Grup 1 hastaların ortalama WBC değeri: 16.950±1.83 mg/dL, Grup 2 ortalaması: 16.48±22.75 mg/dL olarak bulundu. İki grup arasındaki sonuçlar anlamsızdı (P>0.05) Yapılan bir çalışmada 15 yaş altı künt vücut travmalı olgular incelenmiş, lökosit sayısının abdominal yaralanma riski ile korele olduğu belirlenmiş ve ilk başvurudaki yüksek lökosit değerinin, hastaneye kabul kriterlerinden olması gerektiği önerilmiştir 18. Grup 1 hastalarda serum glukoz ortalaması: 210.7±108.1 mg/dL ve Grup 2 hastalarda 138.8±57.2 mg/dL olup, iki grup karşılaştırıldığında anlamlı bulunmuştur (P<0.005). Bayır ve ark. 19 yaptıkları bir çalışmada kafa travması nedeniyle değerlendirilen hastalarda da kan glukoz düzeyi ile mortalite arasında ilişki tespit etmişlerdir.
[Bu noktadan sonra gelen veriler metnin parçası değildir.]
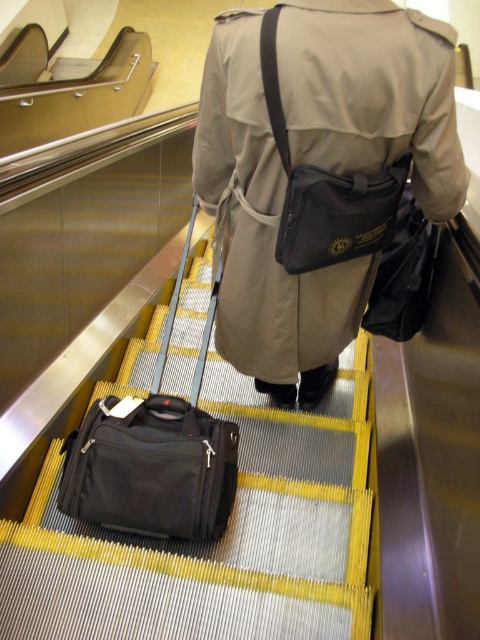
Question: Which object appears closest to the camera in this image?

Choices:
 (A) matte black pouch at center
 (B) black fabric suitcase at center
 (C) matte black bag at center
 (D) black fabric bag at lower left

Answer: (C)

Question: Does black fabric bag at lower left have a greater width compared to matte black pouch at center?

Choices:
 (A) no
 (B) yes

Answer: (B)

Question: Which object appears farthest from the camera in this image?

Choices:
 (A) black fabric suitcase at center
 (B) matte black pouch at center

Answer: (A)

Question: Can you confirm if matte black bag at center is bigger than matte black pouch at center?

Choices:
 (A) yes
 (B) no

Answer: (A)

Question: Can you confirm if matte black bag at center is wider than black fabric bag at lower left?

Choices:
 (A) yes
 (B) no

Answer: (A)

Question: Estimate the real-world distances between objects in this image. Which object is farther from the matte black pouch at center?

Choices:
 (A) black fabric suitcase at center
 (B) matte black bag at center

Answer: (A)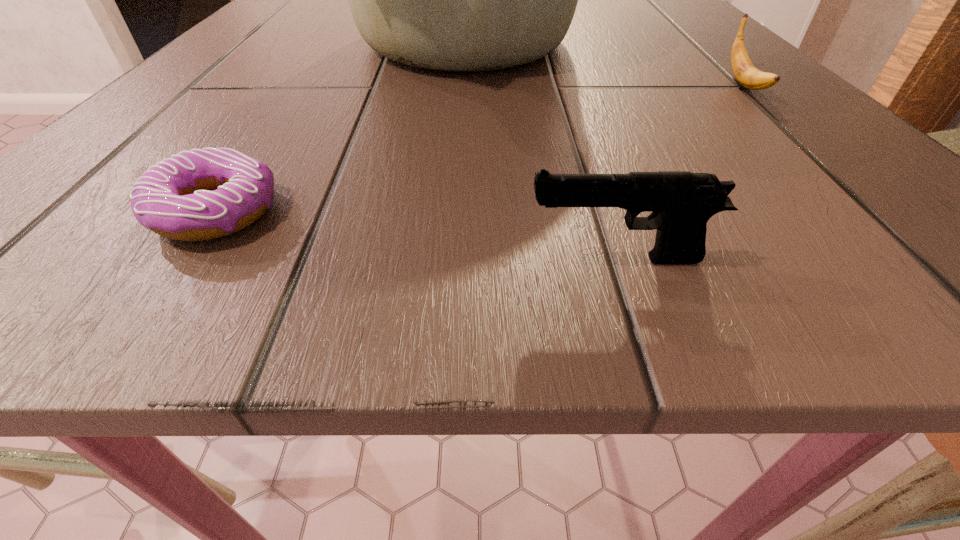
At what (x,y) coordinates should I click in order to perform the action: click on free area in between the pistol and the tallest object. Please return your answer as a coordinate pair (x, y). The width and height of the screenshot is (960, 540). Looking at the image, I should click on (542, 151).

Where is `free space between the doughnut and the pistol`? free space between the doughnut and the pistol is located at coordinates (417, 235).

This screenshot has width=960, height=540. I want to click on the third closest object to the banana, so click(x=174, y=199).

This screenshot has width=960, height=540. Identify the location of the closest object to the pistol. (174, 199).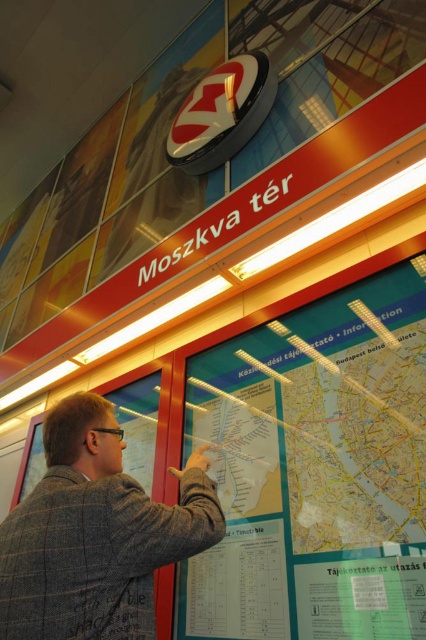
Question: Can you confirm if matte plastic map at center is bigger than gray woolen jacket at center?

Choices:
 (A) no
 (B) yes

Answer: (B)

Question: Is matte plastic map at center to the right of gray woolen jacket at center from the viewer's perspective?

Choices:
 (A) no
 (B) yes

Answer: (B)

Question: Is matte plastic map at center positioned at the back of gray woolen jacket at center?

Choices:
 (A) yes
 (B) no

Answer: (A)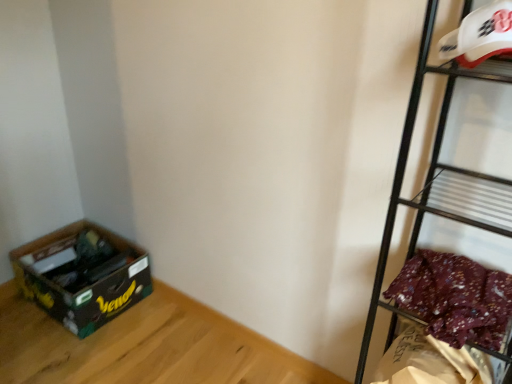
Locate an element on the screen. free space in front of green cardboard box at lower left is located at coordinates (64, 351).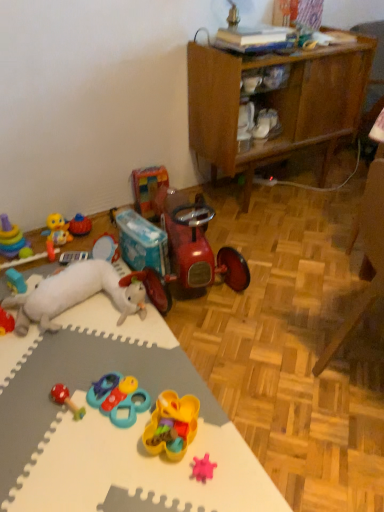
Locate an element on the screen. Image resolution: width=384 pixels, height=512 pixels. free area in between teal plastic toy at center, the 5th toy viewed from the right, and rubberized red and green toy at lower left, the 6th toy positioned from the right is located at coordinates (94, 411).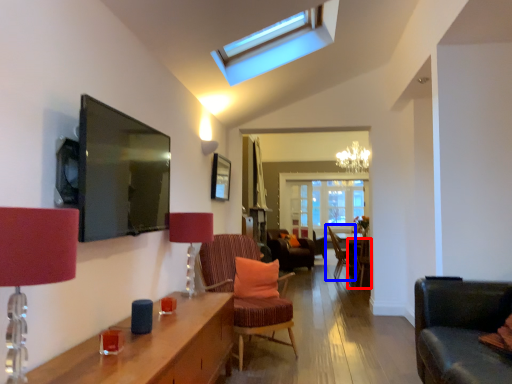
Question: Which point is further to the camera, chair (highlighted by a red box) or chair (highlighted by a blue box)?

Choices:
 (A) chair
 (B) chair

Answer: (B)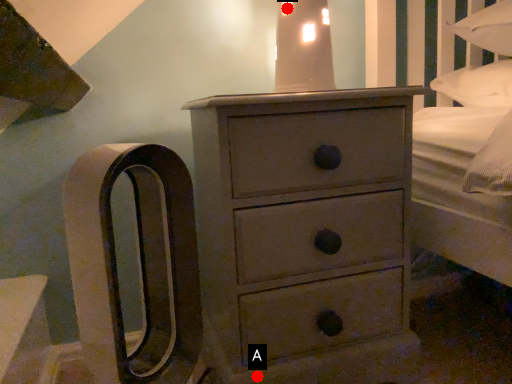
Question: Two points are circled on the image, labeled by A and B beside each circle. Which point is further to the camera?

Choices:
 (A) A is further
 (B) B is further

Answer: (B)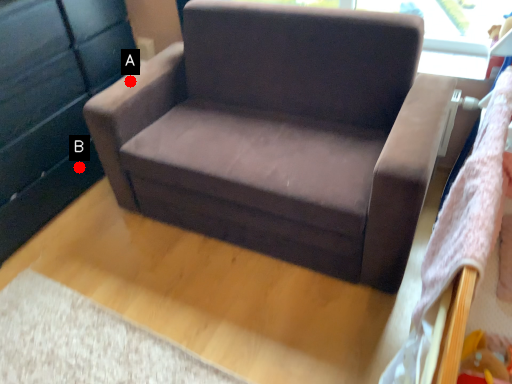
Question: Two points are circled on the image, labeled by A and B beside each circle. Which point is farther to the camera?

Choices:
 (A) A is further
 (B) B is further

Answer: (B)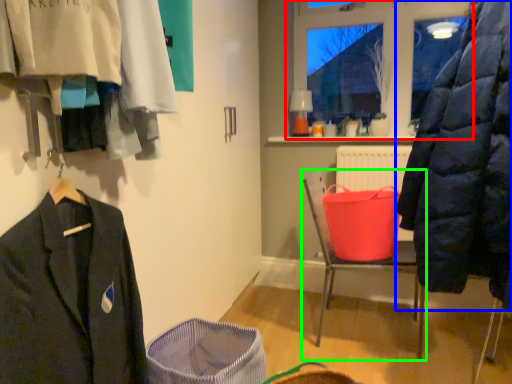
Question: Which is nearer to the window (highlighted by a red box)? coat (highlighted by a blue box) or furniture (highlighted by a green box).

Choices:
 (A) coat
 (B) furniture

Answer: (B)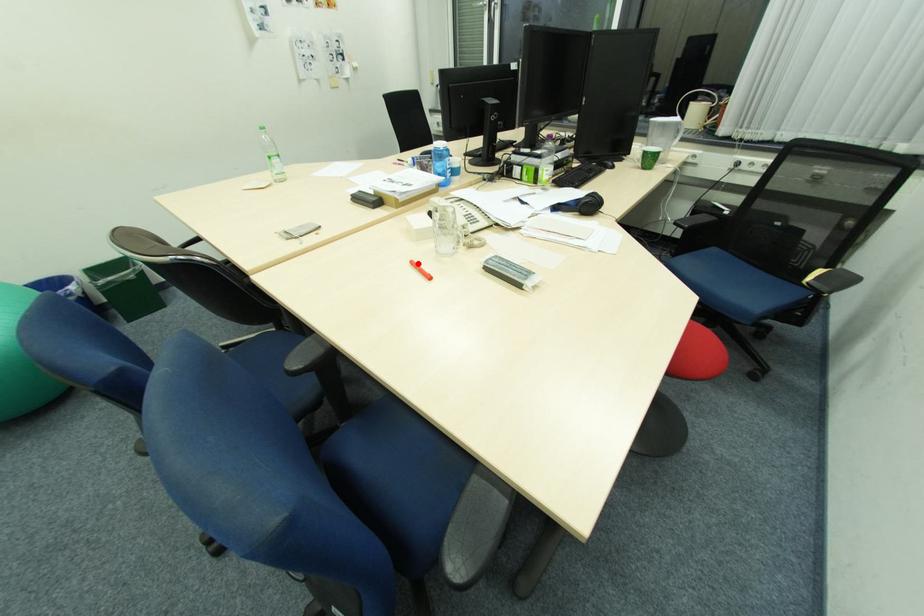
Sonuç olarak, Travma tedavisi ve yaklaşımı multidisipliner bir konu olup, tüm kliniklerce üstlenilmelidir. Künt travmaya maruz kalan çocuklarda nabız, kan basıncı, hemoglobindeki değişmelerin yanı sıra AST/ALT değerlerini de yakın takip etmek, resüsitasyon ve kan transfüzyonu gereken hastaları mortalite açısından yüksek riskli olarak tanımlamak gerekmektedir. Vital ve biyokimyasal parametreler künt travma geçiren çocuklarda acil olarak düzeltilmeye çalışılmalıdır.